I'm working on a scene where a character is learning how to fight with and throw knives. I know some of the hand-to-hand stuff, but as for different knives and their purpose, I don't know anything. Nor do I do about actually throwing knives so they stick. Or stab. 

So any knowledge of the different knives, purposes, pros and cons would be helpful. So would proper knife-throwing technique. 

Thank You!


----------



## DragonOfTheAerie (Jun 23, 2017)

https://mythicscribes.com/forums/re...nives-alternatively-stabbing-people-them.html

There was some good discussion on this thread about knife throwing that I started earlier. 

I suggest looking into youtube videos. Please note that knife throwing isn't going to be that plausible a technique if you want a super realistic story. Realistically, it's not that effective. But with magic, or Rule of Cool, involved...


----------



## SMAndy85 (Jun 26, 2017)

Throwing knives are never as accurate as they are depicted on-screen. Yes, the Rule of Cool applies, but as for how well it works depends on how real you want the story to be. If your world is a gritty, realistic one, then it's highly unlikely that throwing knives will be as effective.

Things to remember: The blade is heavily weighted against the hilt, the intention there is for the heaviest part to hit the target, as balance is involved.

A throwing knife must be small enough for someone to have multiple - what use are throwing knives when you only get one shot?

Because of that necessity for balance, and small size, it is highly unlikely that you'll get an adequate stab from it. slicing someone's throat from behind?

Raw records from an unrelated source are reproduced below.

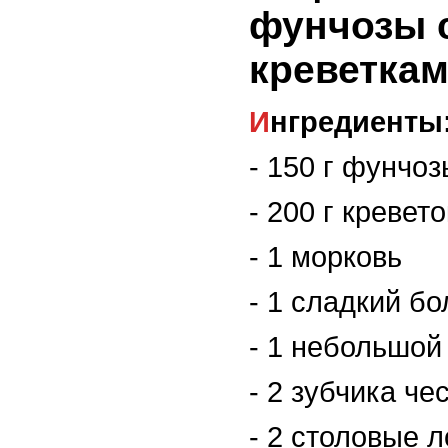
фунчозы 
креветка
Ингредиенты
- 150 г фунчоз
- 200 г кревето
- 1 морковь
- 1 сладкий б
- 1 небольшой
- 2 зубчика че
- 2 столовые 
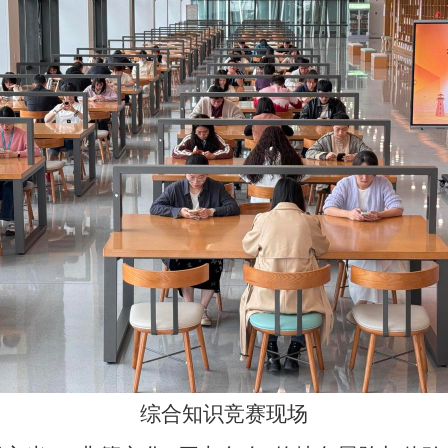
综合知识竞赛现场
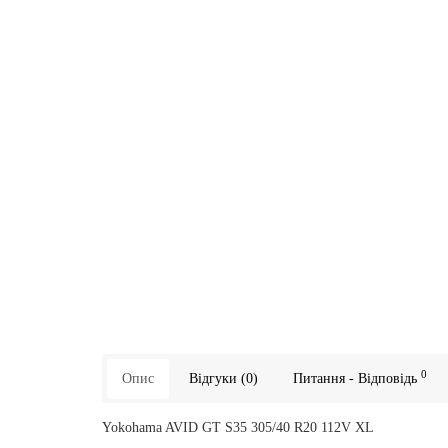
0
Опис
Відгуки (0)
Питання - Відповідь
Yokohama AVID GT S35 305/40 R20 112V XL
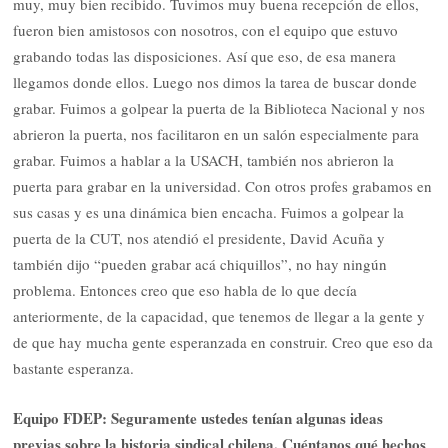
muy, muy bien recibido. Tuvimos muy buena recepción de ellos,
fueron bien amistosos con nosotros, con el equipo que estuvo
grabando todas las disposiciones. Así que eso, de esa manera
llegamos donde ellos. Luego nos dimos la tarea de buscar donde
grabar. Fuimos a golpear la puerta de la Biblioteca Nacional y nos
abrieron la puerta, nos facilitaron en un salón especialmente para
grabar. Fuimos a hablar a la USACH, también nos abrieron la
puerta para grabar en la universidad. Con otros profes grabamos en
sus casas y es una dinámica bien encacha. Fuimos a golpear la
puerta de la CUT, nos atendió el presidente, David Acuña y
también dijo “pueden grabar acá chiquillos”, no hay ningún
problema. Entonces creo que eso habla de lo que decía
anteriormente, de la capacidad, que tenemos de llegar a la gente y
de que hay mucha gente esperanzada en construir. Creo que eso da
bastante esperanza.
Equipo FDEP: Seguramente ustedes tenían algunas ideas
previas sobre la historia sindical chilena. Cuéntanos qué hechos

Yeah, sure, but using one as a dagger and stabbing will not get you anywhere. A dagger for combat and actual stabbing is usually much larger than a throwing knife.

I suggest you look up throwing knife designs, and yes, that thread linked to previously has some good points - why would someone learn to throw knives? It's not a realiable skill, nor is it likely to kill as easily. 

My main point is that of balance. A dagger that is primarily for stabbing people and using as an actual dagger is going to have a tang, with a hilt (the grip and pommel). That isn't a light construction, and is designed for you to hold while you stab. That would completely unbalance it for throwing, and you'd more likely give someone a black eye with the pommel of that dagger if you threw it. That could entirely be your intention, but a throwing knife does not have a hilt, to keep that end of the blade lighter. If I ever read a book where someone is dagger-fighting, and kills someone by throwing it, I will put that book down as a lost cause, as it's completely unrealistic. I've only seen them used on-screen in over-the-top martial arts films, or action films like "The Expenadables", where realism was never a key feature.

In a fantasy world however, Elves can exist, and they are usually depicted as inhumanly agile, which might equate to a greater skill with such weapons.

I will also point out, the Japanese Shuriken was not originally intended as a thrown weapon, nor is there evidence of them being coated with poison. The word shuriken translates to "hidden hand blade", and was used to slice unprotected arteries at close range. Having multiple blades meant you could draw it in any direction and it could cut. They could be thrown as a distraction, but were not intended as thrown killing weapons.

Just my thoughts!


----------